There are varied opinions regarding the One Belt One Road (OBOR) initiative. But at the end of the day, I believe creating a clean path to trade is only a positive outcome for the consumer and the business partners involved.
The OBOR initiative will be a trade channel over land and sea from China across Asia, the Middle East and continuing across Europe as a modern-day Silk Road. The path is not final as it requires many countries and their governments to agree to participate.
The initiative will be heavily financed by China in many locations, which will include Chinese cultural centers and schools to bring awareness of China’s culture and beliefs. The effort is projected to cost over $1 trillion, but I expect this will be a conservative number when all is said and done.
While first announced in 2013, the initiative is still a long way from completion as many details have to be worked out among the many governments involved. It is not expected to be completed until 2049. This is quite a long time out, but for a country like China they are comfortable with long range planning and seeing the prize in the big picture.
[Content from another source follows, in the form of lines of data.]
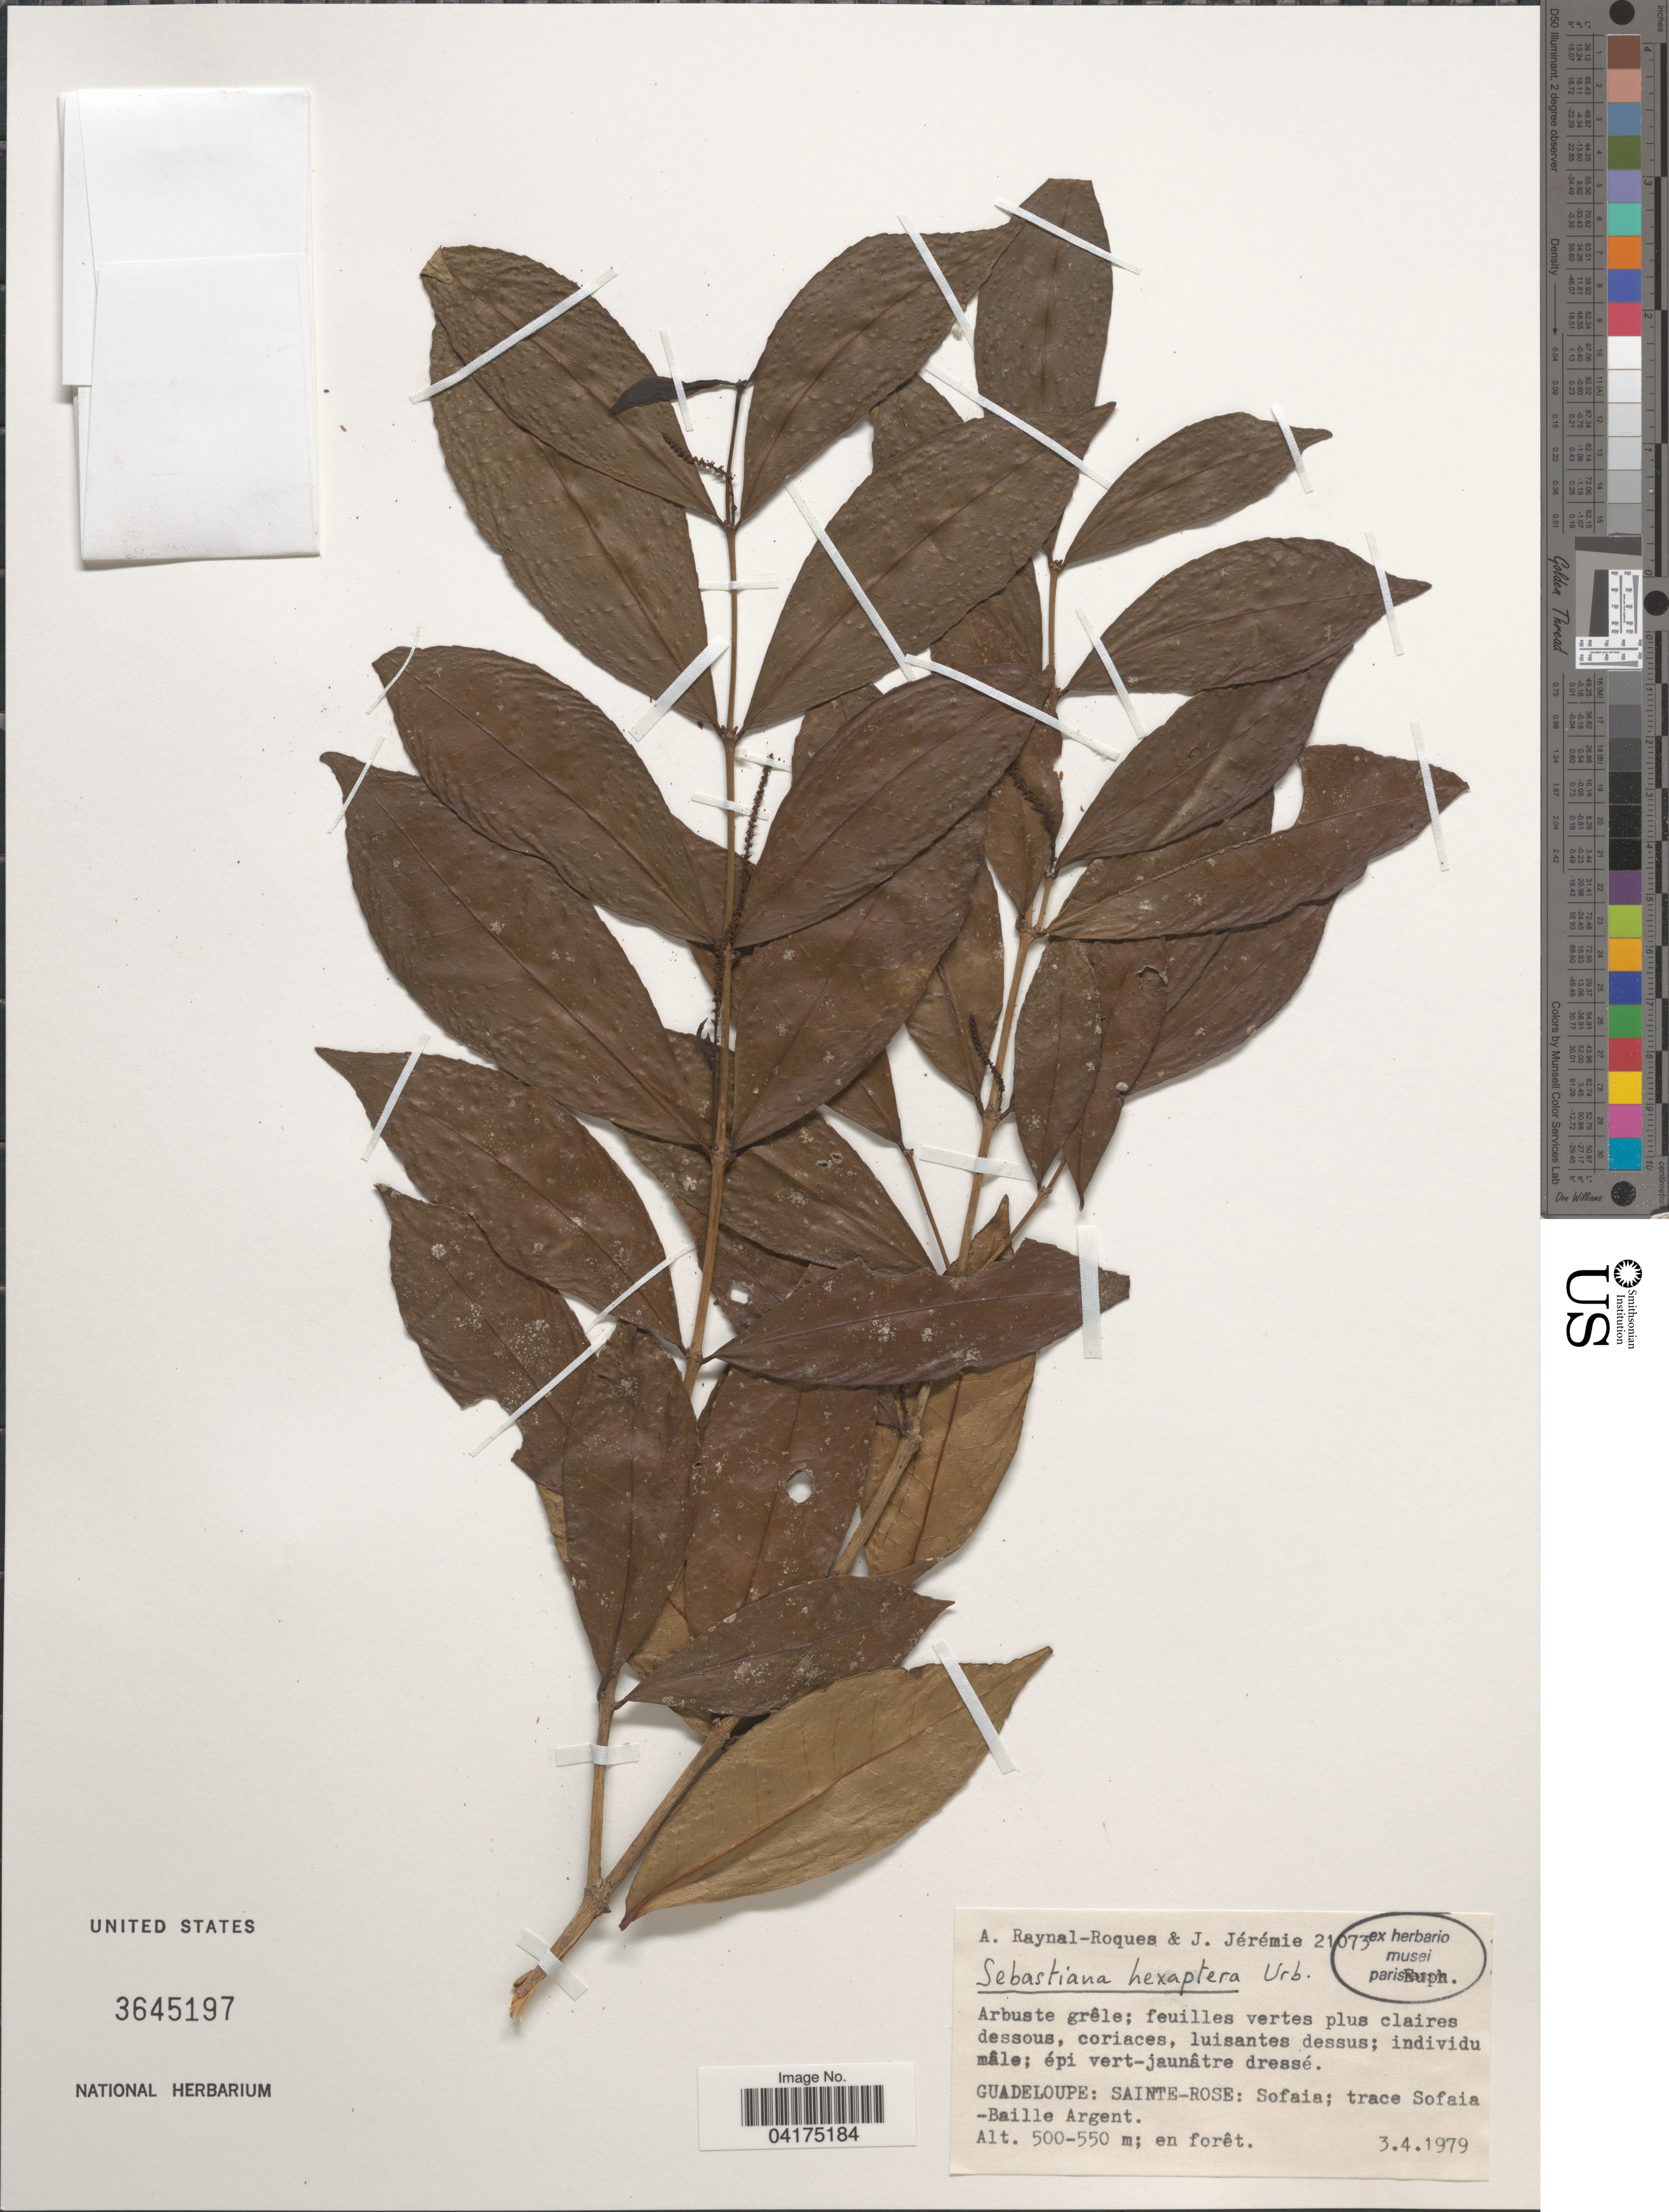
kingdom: Plantae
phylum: Tracheophyta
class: Magnoliopsida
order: Malpighiales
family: Euphorbiaceae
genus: Sebastiania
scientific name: Sebastiania hexaptera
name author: Urb.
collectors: A. M. Raynal & J. Jérémie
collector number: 21073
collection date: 1979-04-03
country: Guadeloupe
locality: Sainte-Rose: Sofaia; trace Sofaia-Baille Argent.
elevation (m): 500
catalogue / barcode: US 3645197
There will certainly be countries not participating or that do not want to work with China directly. For instance, China is directing the path around India who has conflicting interests with China. But in such cases, they can develop their own pathways with other countries and perhaps merge their pathway into the overall path.
While the completion is targeted for 2049, the actual work has already begun in some places. Pakistan is on board and working with China as they have established a segment of their portion of the land passageway.
Western countries may view the expansion of China across Asia to Western Europe as competition for global influence. But it’s the same thing the U.S. and Western European countries have done over the past couple of centuries. The open channels should only help build common interests to secure free trade among all countries involved and minimize political and military conflicts. In theory, the common interest may help save on collective military budgets to help pay for the initiative.